Some very brief discussion of how dogshit vaccines might be in The Lancet:
https://www.thelancet.com/journals/lancet/article/PIIS0140-6736(20)31976-0/fulltext

One thing that I thought was interesting:
"Challenge studies in vaccinated primates showed reductions in pathology, symptoms, and viral load in the lower respiratory tract, but failed to elicit sterilising immunity in the upper airways."

pancreas

I thought this was specifically a problem with the Oxford vaccine?

Zetetic

The Oxford[nb]AstraZeneca?[/nb] (ChAdOx1/AZD1222) and Moderna[nb]Cambridge, MA[/nb] (mRNA-1273) vaccines are referenced, on that issue. (I can't pretend to have read beyond that.)

steveh

Quote from: pancreas on September 22, 2020, 04:22:36 PM
I thought this was specifically a problem with the Oxford vaccine?

Nature published a summary of where things are with different projects today. From a quick skim I think several candidates are said to be better at producing a T-cell response than sustained antibodies. That would fit in with the Lancet piece saying:

QuoteThese observations suggest that we cannot assume COVID-19 vaccines, even if shown to be effective in reducing severity of disease, will reduce virus transmission to a comparable degree. The notion that COVID-19-vaccine-induced population immunity will allow a return to pre-COVID-19 %u201Cnormalcy%u201D might be based on illusory assumptions.

On the plus side, the Nature summary does say that safe vaccines are likely to be months rather than years away.

MojoJojo

Quote from: steveh on September 23, 2020, 12:21:40 PM
Nature published a summary of where things are with different projects today. From a quick skim I think several candidates are said to be better at producing a T-cell response than sustained antibodies. That would fit in with the Lancet piece saying:

On the plus side, the Nature summary does say that safe vaccines are likely to be months rather than years away.

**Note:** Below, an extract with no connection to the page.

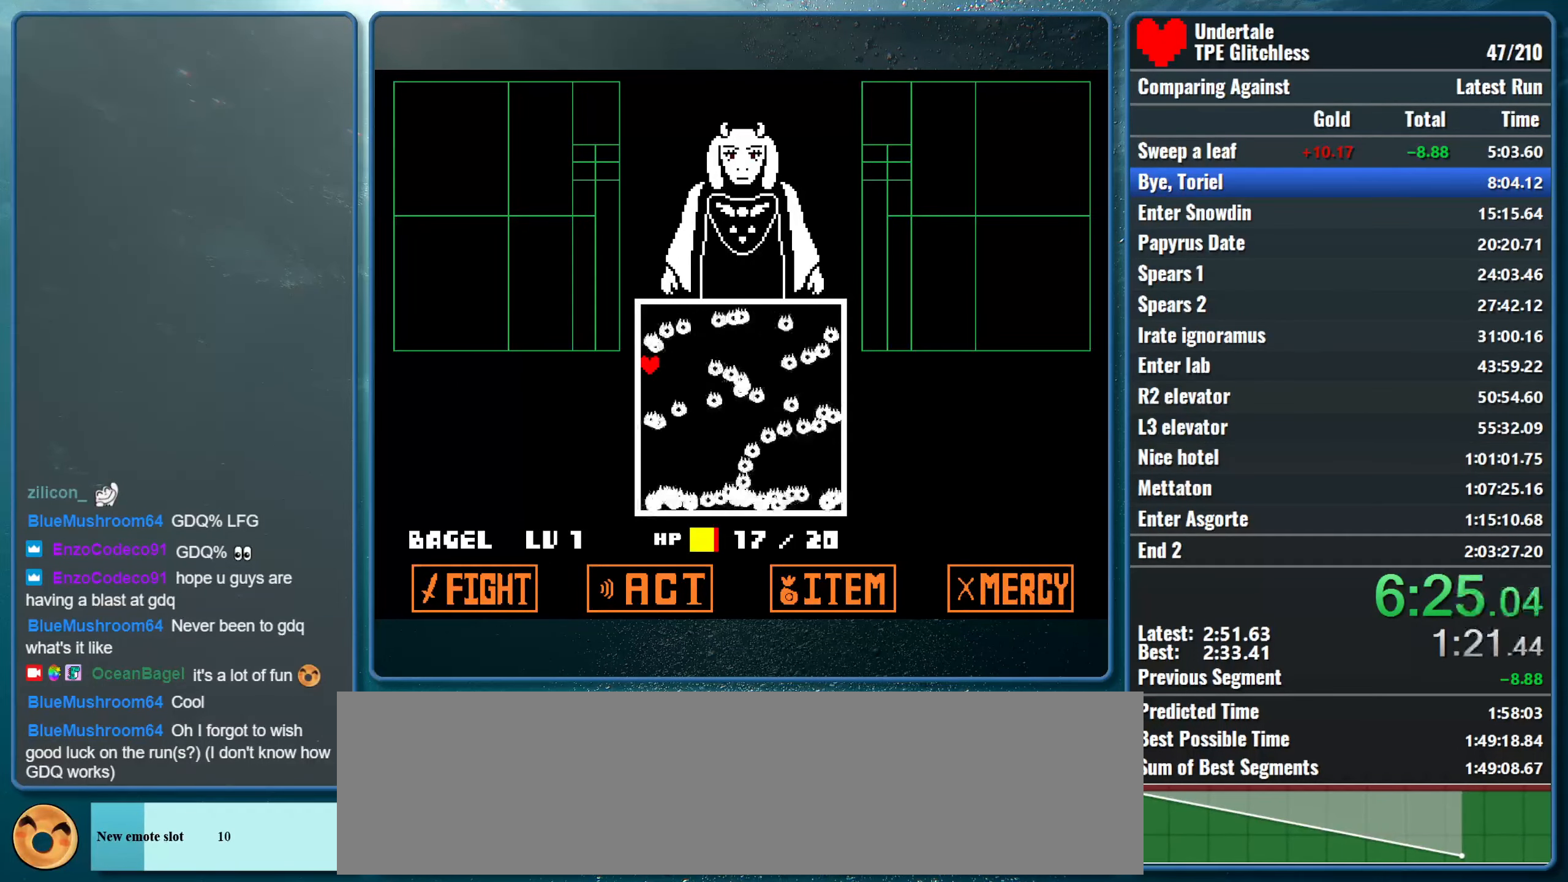
{"keys": [], "events": []}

I'm not sure that's true. I mean, T-cells can activate memory B-cells to produce antibodies for previously seen infections. Really I think the immune system is complicated enough that I don't think it's really possible to have a useful discussion about potential covid vaccines unless you have a relevant degree. About all you can say is they might be effective, they might not.

steveh

Yes, ignore that bit... Another summary of the paper does conclude though that "most vaccines will only protect from lower respiratory tract infection but might not induce 'sterilizing immunity'. That means they will protect people from illness, but could still allow for transmission to the unvaccinated."

This is interesting on what's being found in how the virus gets around the immune system:

QuoteThe common thread in the research is the lack of a substance called interferon that helps orchestrate the body's defense against viral pathogens and can be infused to treat conditions such as infectious hepatitis. Now, increasing evidence suggests that a significant minority of Covid-19 patients get very ill because of an impaired interferon response. Twin landmark studies published Thursday in the journal Science showed that insufficient interferon may lurk at a dangerous turning point in SARS-CoV-2 infections.

"It looks like this virus has one big trick," said Shane Crotty, a professor in the Center for Infectious Disease and Vaccine Research at the La Jolla Institute for Immunology in California. "That big trick is to avoid the initial innate immune response for a significant period of time and, in particular, avoid an early type-1 interferon response."